▸ **About this task**: Among the entries that follow, the required portion opens with the line containing "遠くかけ離れた『死者の書』の断片がピッタ" and closes with the line containing "公開日 2021/7/15(木)". Give that portion again exactly, and nothing else.

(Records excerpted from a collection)
▼▼▼

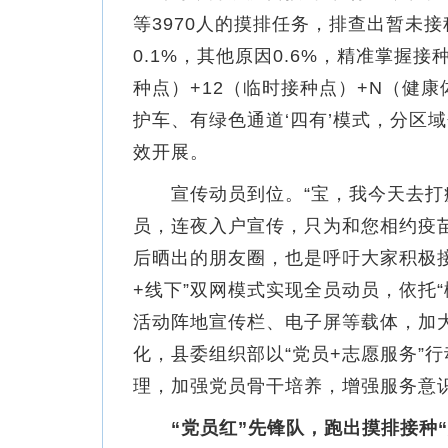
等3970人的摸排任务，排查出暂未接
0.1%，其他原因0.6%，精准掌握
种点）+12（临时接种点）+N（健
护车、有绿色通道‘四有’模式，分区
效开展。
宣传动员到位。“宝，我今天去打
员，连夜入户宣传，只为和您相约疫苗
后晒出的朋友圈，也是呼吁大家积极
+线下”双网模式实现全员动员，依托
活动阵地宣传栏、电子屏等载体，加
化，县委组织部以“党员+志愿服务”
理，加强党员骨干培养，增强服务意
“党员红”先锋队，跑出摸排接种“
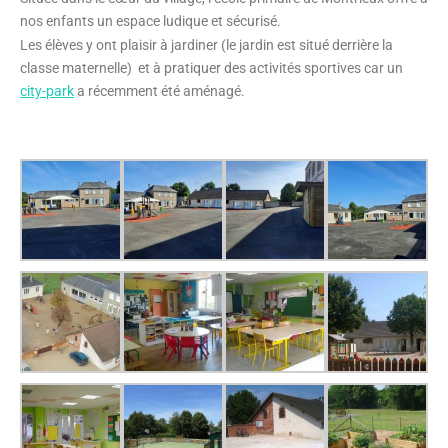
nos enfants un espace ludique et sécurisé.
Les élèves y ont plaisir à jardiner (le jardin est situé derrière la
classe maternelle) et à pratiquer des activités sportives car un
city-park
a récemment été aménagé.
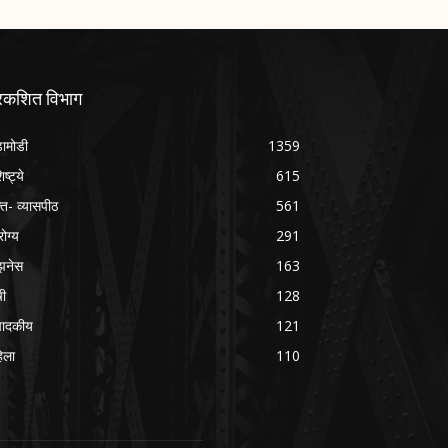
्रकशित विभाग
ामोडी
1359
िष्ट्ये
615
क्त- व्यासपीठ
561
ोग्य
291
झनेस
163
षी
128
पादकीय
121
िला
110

▲▲▲
▼▼▼

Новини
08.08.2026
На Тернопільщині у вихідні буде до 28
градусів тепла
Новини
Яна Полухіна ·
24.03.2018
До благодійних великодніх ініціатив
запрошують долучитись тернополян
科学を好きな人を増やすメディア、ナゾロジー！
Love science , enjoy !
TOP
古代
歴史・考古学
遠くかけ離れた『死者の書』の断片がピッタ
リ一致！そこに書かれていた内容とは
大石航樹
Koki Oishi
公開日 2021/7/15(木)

▲▲▲

▸ **Response below**:
遠くかけ離れた『死者の書』の断片がピッタ
リ一致！そこに書かれていた内容とは
大石航樹
Koki Oishi
公開日 2021/7/15(木)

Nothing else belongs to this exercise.